In the entries below, identify every line with the string "blijft" and copy it.

* **Extracted material**:
• • • • • • •

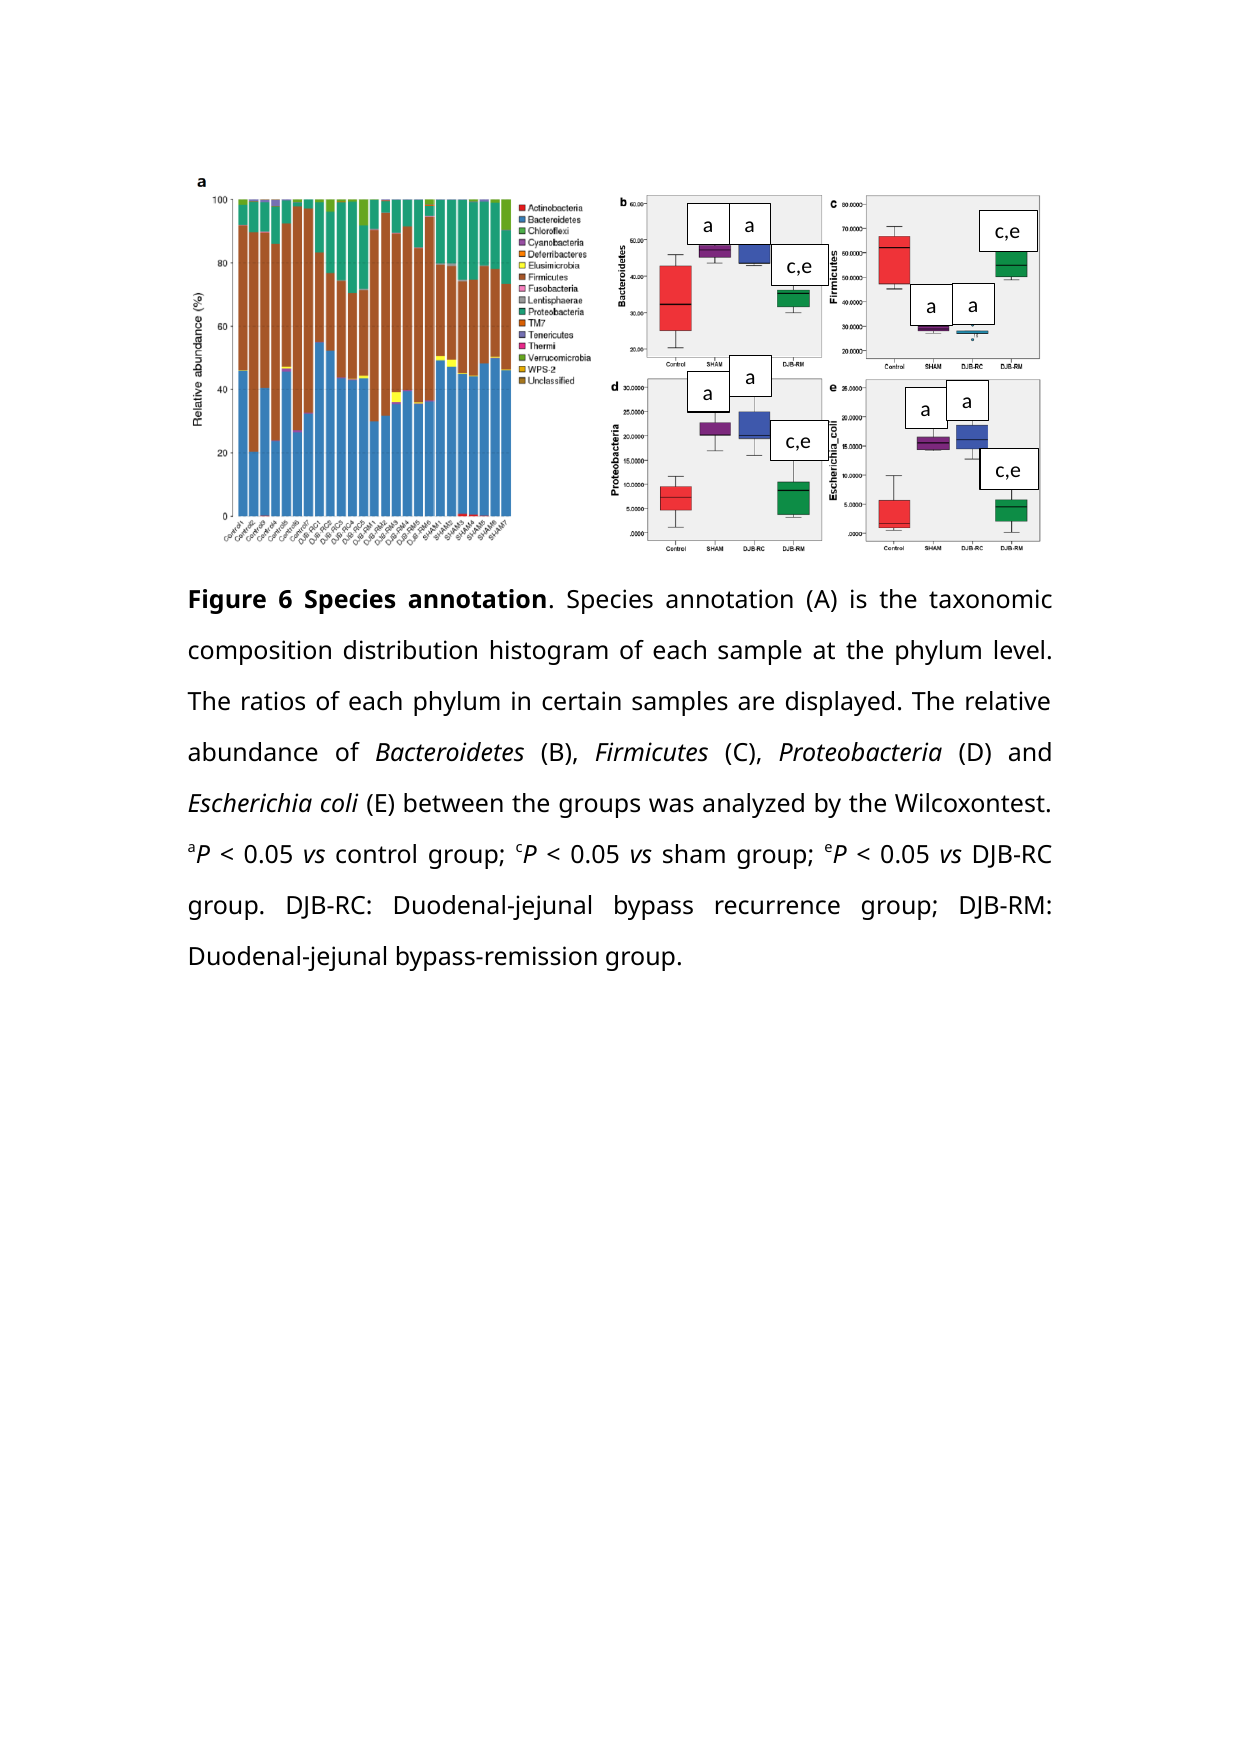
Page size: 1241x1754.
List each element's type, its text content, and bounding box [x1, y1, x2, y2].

text Figure 6 Species annotation. Species annotation (a) is the taxonomic composition distribution histogram of each sample at the phylum level. The ratios of each phylum in certain samples are displayed. The relative abundance of Bacteroidetes (b), Firmicutes (c), Proteobacteria (d) and Escherichia coli (e) between the groups was analyzed by the Wilcoxontest. aP < 0.05 vs control group; cP < 0.05 vs sham group; eP < 0.05 vs DJB-RC group. DJB-RC: duodenal-jejunal bypass recurrence group; DJB-RM: duodenal-jejunal bypass-remission group. [187, 582, 1053, 973]
picture [187, 162, 1054, 569]
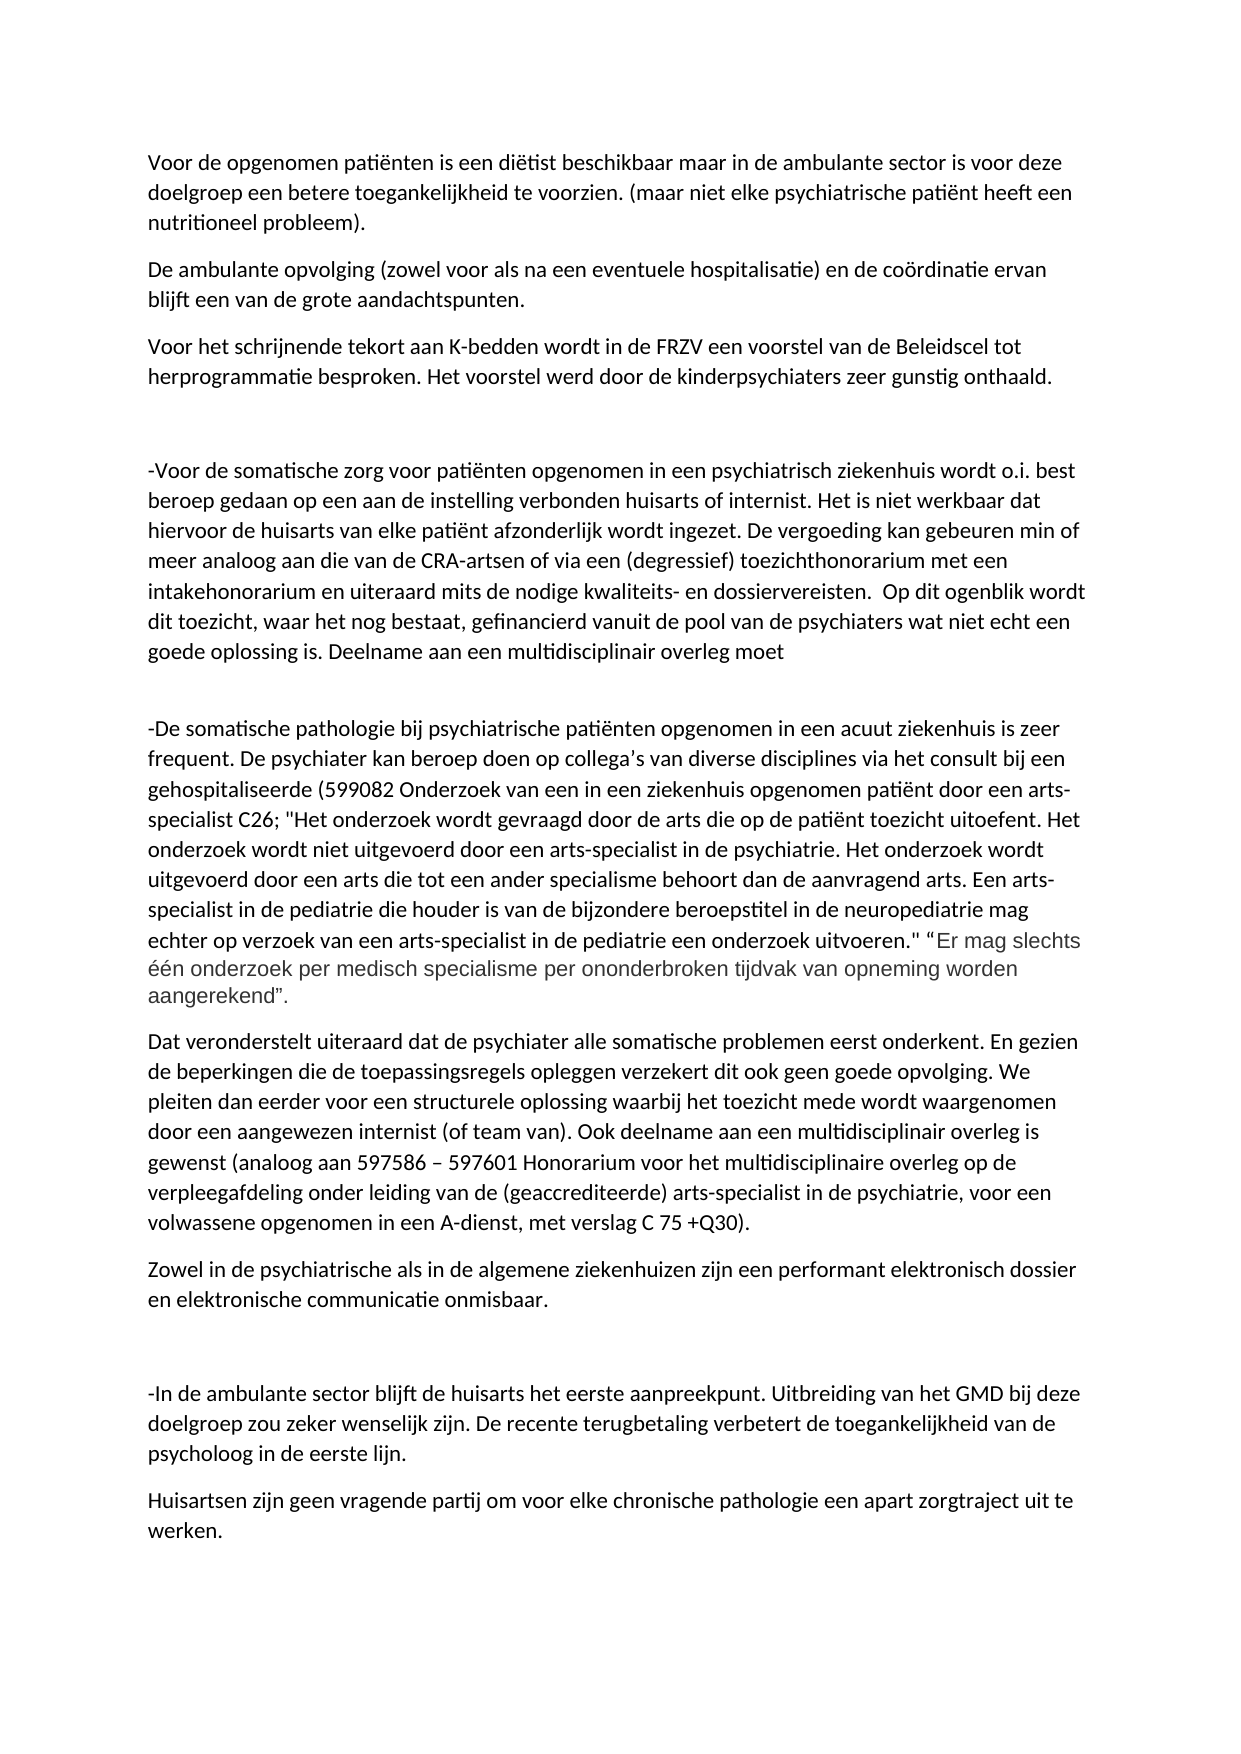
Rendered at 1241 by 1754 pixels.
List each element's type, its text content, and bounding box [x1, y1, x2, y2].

text Huisartsen zijn geen vragende partij om voor elke chronische pathologie een apart zorgtraject uit te werken. [148, 1486, 1093, 1544]
text De ambulante opvolging (zowel voor als na een eventuele hospitalisatie) en de coördinatie ervan blijft een van de grote aandachtspunten. [148, 255, 1093, 313]
text Zowel in de psychiatrische als in de algemene ziekenhuizen zijn een performant elektronisch dossier en elektronische communicatie onmisbaar. [148, 1255, 1093, 1313]
text Dat veronderstelt uiteraard dat de psychiater alle somatische problemen eerst onderkent. En gezien de beperkingen die de toepassingsregels opleggen verzekert dit ook geen goede opvolging. We pleiten dan eerder voor een structurele oplossing waarbij het toezicht mede wordt waargenomen door een aangewezen internist (of team van). Ook deelname aan een multidisciplinair overleg is gewenst (analoog aan 597586 – 597601 Honorarium voor het multidisciplinaire overleg op de verpleegafdeling onder leiding van de (geaccrediteerde) arts-specialist in de psychiatrie, voor een volwassene opgenomen in een A-dienst, met verslag C 75 +Q30). [148, 1027, 1093, 1236]
text -De somatische pathologie bij psychiatrische patiënten opgenomen in een acuut ziekenhuis is zeer frequent. De psychiater kan beroep doen op collega’s van diverse disciplines via het consult bij een gehospitaliseerde (599082 Onderzoek van een in een ziekenhuis opgenomen patiënt door een arts-specialist C26; "Het onderzoek wordt gevraagd door de arts die op de patiënt toezicht uitoefent. Het onderzoek wordt niet uitgevoerd door een arts-specialist in de psychiatrie. Het onderzoek wordt uitgevoerd door een arts die tot een ander specialisme behoort dan de aanvragend arts. Een arts-specialist in de pediatrie die houder is van de bijzondere beroepstitel in de neuropediatrie mag echter op verzoek van een arts-specialist in de pediatrie een onderzoek uitvoeren." “Er mag slechts één onderzoek per medisch specialisme per ononderbroken tijdvak van opneming worden aangerekend”. [148, 684, 1093, 1008]
text -In de ambulante sector blijft de huisarts het eerste aanpreekpunt. Uitbreiding van het GMD bij deze doelgroep zou zeker wenselijk zijn. De recente terugbetaling verbetert de toegankelijkheid van de psycholoog in de eerste lijn. [148, 1379, 1093, 1467]
text Voor het schrijnende tekort aan K-bedden wordt in de FRZV een voorstel van de Beleidscel tot herprogrammatie besproken. Het voorstel werd door de kinderpsychiaters zeer gunstig onthaald. [148, 332, 1093, 390]
text -Voor de somatische zorg voor patiënten opgenomen in een psychiatrisch ziekenhuis wordt o.i. best beroep gedaan op een aan de instelling verbonden huisarts of internist. Het is niet werkbaar dat hiervoor de huisarts van elke patiënt afzonderlijk wordt ingezet. De vergoeding kan gebeuren min of meer analoog aan die van de CRA-artsen of via een (degressief) toezichthonorarium met een intakehonorarium en uiteraard mits de nodige kwaliteits- en dossiervereisten. Op dit ogenblik wordt dit toezicht, waar het nog bestaat, gefinancierd vanuit de pool van de psychiaters wat niet echt een goede oplossing is. Deelname aan een multidisciplinair overleg moet [148, 456, 1093, 665]
text Voor de opgenomen patiënten is een diëtist beschikbaar maar in de ambulante sector is voor deze doelgroep een betere toegankelijkheid te voorzien. (maar niet elke psychiatrische patiënt heeft een nutritioneel probleem). [148, 148, 1093, 236]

• • • • • • •

* **Result of this exercise**:
text De ambulante opvolging (zowel voor als na een eventuele hospitalisatie) en de coördinatie ervan blijft een van de grote aandachtspunten. [148, 255, 1093, 313]
text -In de ambulante sector blijft de huisarts het eerste aanpreekpunt. Uitbreiding van het GMD bij deze doelgroep zou zeker wenselijk zijn. De recente terugbetaling verbetert de toegankelijkheid van de psycholoog in de eerste lijn. [148, 1379, 1093, 1467]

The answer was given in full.